During my religious life, I have had a very intimate association
with the various religious, moral, social, and political questions
and movements which have agitated and moulded thought in America
and the world at large, and with many of the leading minds who gave
form and direction to these great movements. As a student of
theology and Biblical science, and of all the sciences, as a
preacher of the everlasting Gospel, and as a Professor of Mental
and Moral Philosophy and Theology, I have had occasion to ponder,
and weigh, and determine, with great care and circumspection, the
various problems of natural, mental, moral, and theological
science, together with the doctrines of the diverse schools in
philosophy and religion. As a theologian I have, as the result of
the most careful and candid inquiry and research, passed from the
extreme bounds of Calvinism to the quite opposite pole of the
evangelical faith. . . . Here, as the result of all my inquiries
and diverse experiences, I find myself, on this my eighty-second
birthday, in the full and blissful assurance of the Divine origin
and authority of the Holy Scriptures of both Testaments, of the
doctrine of the Sacred Trinity, of atonement by the blood of
Christ, of regeneration, of justification and sanctification by
faith, of the baptism of the Holy Ghost, of immortality, and
"eternal judgment;" and holding all these and kindred truths in
"the full assurance of faith," "full assurance of hope," and "full
assurance of understanding," I have been urged by individuals in
whose judgment I place great confidence, and who have had an
intimate acquaintance with my habits of self-reflection, to write
out, for the benefit of the Church and the world, my own
intellectual, moral, and spiritual autobiography. After prayerful
consideration I yielded to such advice.

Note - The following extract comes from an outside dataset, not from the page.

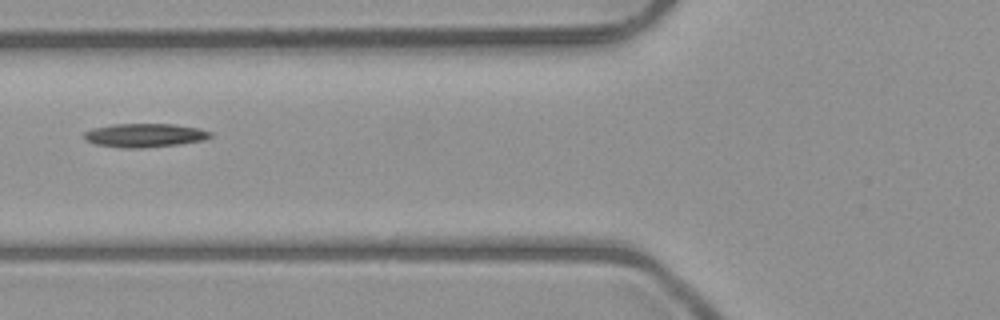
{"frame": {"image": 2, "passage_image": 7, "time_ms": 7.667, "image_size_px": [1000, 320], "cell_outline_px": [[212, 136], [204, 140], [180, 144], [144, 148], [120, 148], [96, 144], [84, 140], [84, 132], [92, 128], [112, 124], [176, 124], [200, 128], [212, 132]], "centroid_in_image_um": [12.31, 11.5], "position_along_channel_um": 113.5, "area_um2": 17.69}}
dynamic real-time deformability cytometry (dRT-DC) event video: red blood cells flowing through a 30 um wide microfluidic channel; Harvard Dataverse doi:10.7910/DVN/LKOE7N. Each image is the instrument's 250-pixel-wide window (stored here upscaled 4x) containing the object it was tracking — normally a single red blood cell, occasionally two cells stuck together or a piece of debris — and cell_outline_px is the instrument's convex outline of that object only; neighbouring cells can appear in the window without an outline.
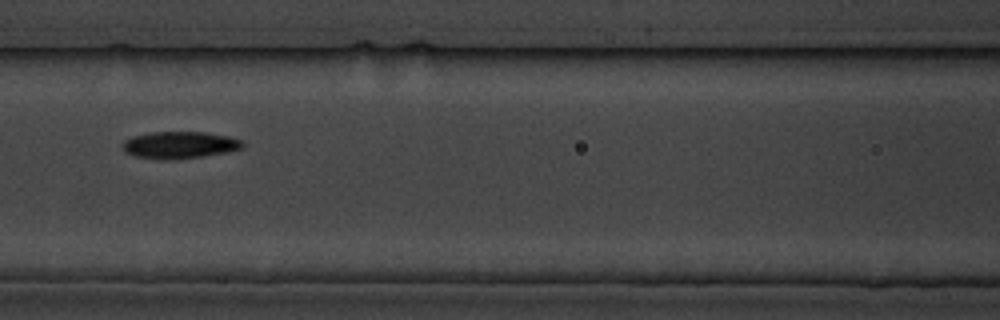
{"species": "common noctule bat (a hibernating species)", "species_latin": "Nyctalus noctula", "temperature_condition": "cold", "stored_images_in_passage": 13, "camera_frame_rate_fps": 3000, "um_per_image_px": 0.085, "animal": {"sex": "male", "body_mass_g": 19.5, "forearm_length_mm": 54.6}, "frame": {"image": 1, "passage_image": 6, "time_ms": 6.667, "image_size_px": [1000, 320], "cell_outline_px": [[244, 148], [228, 152], [204, 156], [168, 160], [160, 160], [136, 156], [124, 152], [120, 144], [124, 140], [132, 136], [152, 132], [204, 132], [228, 136], [244, 140]], "centroid_in_image_um": [15.27, 12.33], "position_along_channel_um": 151.3, "area_um2": 19.19}}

Hence the following
treatise. ASA MAHAN (1799-1889) was America's foremost Christian
educator, reformer, philosopher, and pastor. He was founding
president of two colleges and one university, where he was able to
inspire numerous reforms, publish authoritative philosophical
texts, and promote powerful revivals like his close associate
Charles Finney. He led the way on all important fronts while being
severely persecuted. He introduced the new curriculum later adopted
by Harvard, was the first to instruct and grant liberal college
degrees to white and colored women, advised Lincoln during the
Civil War, and among many other remarkable achievements, was a
father to the early evangelical and holiness movements.